◆ **PASSAGE**:
What does it all mean?

But, even assuming everything we've said to this point is perfectly accurate and true, there are still simple questions left unanswered. What's the best way to build? How often should we build? What does a build consist of, anyway?

First thing's last!

Builds should include everything needed for the program to run. This including source code (of course), libraries, image files, and anything else needed while the program runs. This does not include extra documentation, readme files, or pictures of Chichi, the dancing skeleton.

Frequency of builds is a touchy subject. I have been ostracized by bug-eyed zealots for suggesting that builds could happen more than once a day. I have bemoaned weekly progress emails. I haven't heard of wars being fought over the subject, but I'm sure minor skirmishes have. When it comes down to it, you want your source tree to always successfully build; if processor time was nothing, we'd build whenever the source tree was updated (commit, checkin, whatever). Of course, we can't do that... yet... so we need to content ourselves with something somewhat less ambitious. For active development projects, building twice a day is probably sufficient. For any project under even mild development, builds should happen at least once a day; there's no reason for less.

Now, for the Great Act of Building, itself. What should this ritual consist of?

Start Fresh

We want this build, and all builds, to be a perfect representation of the products being built. We don't want old, mildewed code to spoil our pristine masterpiece. Therefore, we always need to ensure we're building from the latest, greatest stuff; make sure every old thing is cleaned up - everything compiled previously and everything previously retrieved from source control.

◆ **WORK INSTRUCTIONS**:
- A) Answer these from the passage on software builds:
(i) What kinds of things does it say builds should not include?
(ii) How often does it say builds are probably sufficient for active development projects?
(iii) What two things does it say must be cleaned up before building?
- B) Quote the passage on software builds word for word, starting at the words "Start Fresh" and ending after "from source control.".

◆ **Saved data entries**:
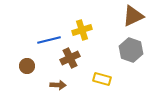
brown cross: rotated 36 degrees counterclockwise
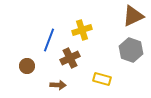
blue line: rotated 55 degrees counterclockwise
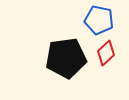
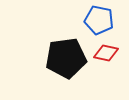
red diamond: rotated 55 degrees clockwise
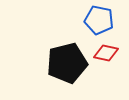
black pentagon: moved 1 px right, 5 px down; rotated 6 degrees counterclockwise
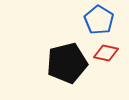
blue pentagon: rotated 20 degrees clockwise
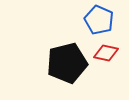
blue pentagon: rotated 8 degrees counterclockwise
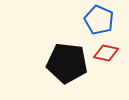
black pentagon: rotated 21 degrees clockwise
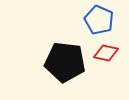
black pentagon: moved 2 px left, 1 px up
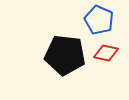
black pentagon: moved 7 px up
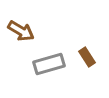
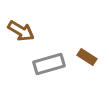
brown rectangle: rotated 24 degrees counterclockwise
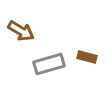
brown rectangle: rotated 18 degrees counterclockwise
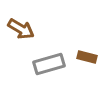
brown arrow: moved 2 px up
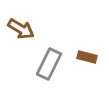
gray rectangle: rotated 48 degrees counterclockwise
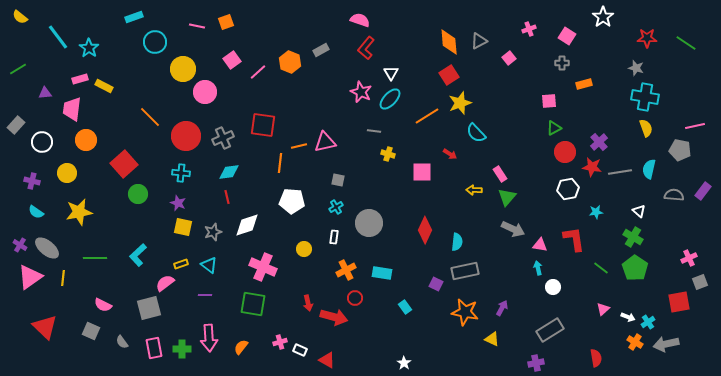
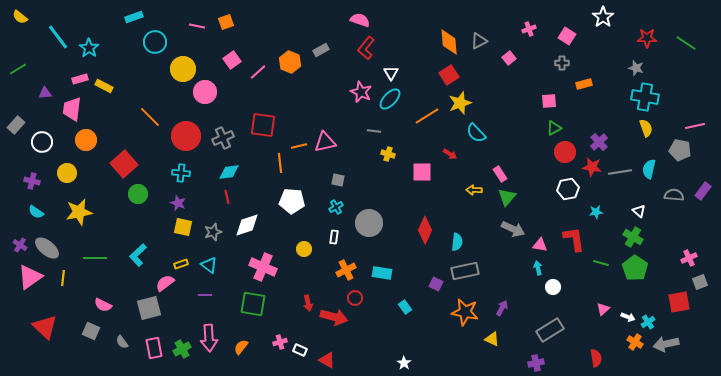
orange line at (280, 163): rotated 12 degrees counterclockwise
green line at (601, 268): moved 5 px up; rotated 21 degrees counterclockwise
green cross at (182, 349): rotated 30 degrees counterclockwise
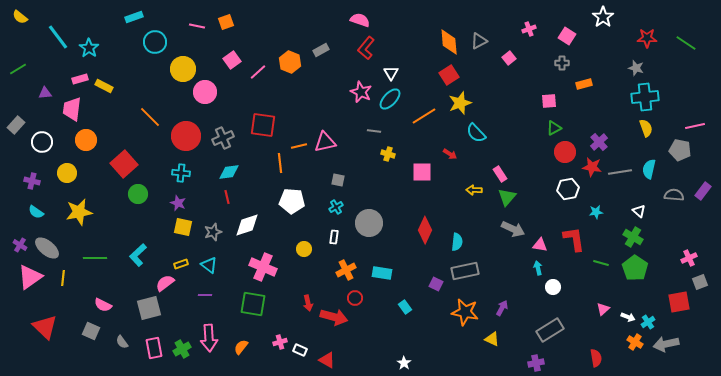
cyan cross at (645, 97): rotated 16 degrees counterclockwise
orange line at (427, 116): moved 3 px left
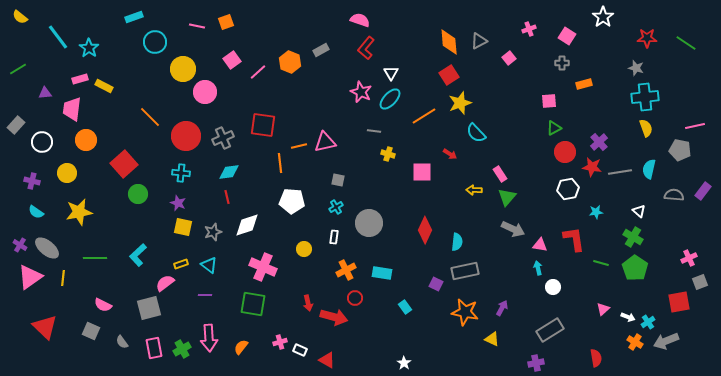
gray arrow at (666, 344): moved 3 px up; rotated 10 degrees counterclockwise
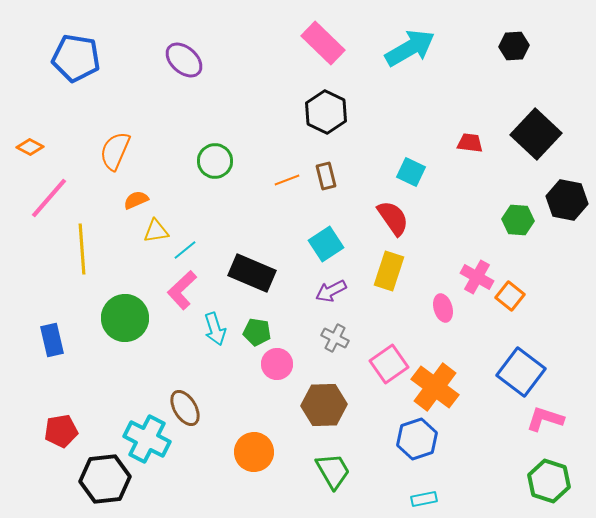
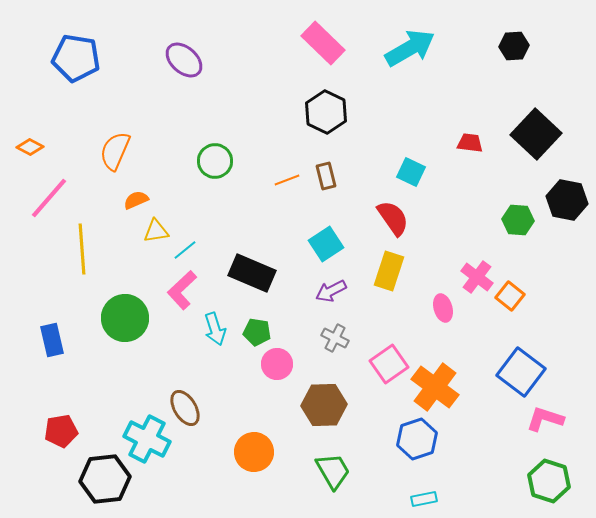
pink cross at (477, 277): rotated 8 degrees clockwise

◆ **FINAL RESULTS**:
- A)
(i) Extra documentation, readme files, and pictures of Chichi, the dancing skeleton.
(ii) Twice a day.
(iii) Everything compiled previously and everything previously retrieved from source control.

- B)
Start Fresh

We want this build, and all builds, to be a perfect representation of the products being built. We don't want old, mildewed code to spoil our pristine masterpiece. Therefore, we always need to ensure we're building from the latest, greatest stuff; make sure every old thing is cleaned up - everything compiled previously and everything previously retrieved from source control.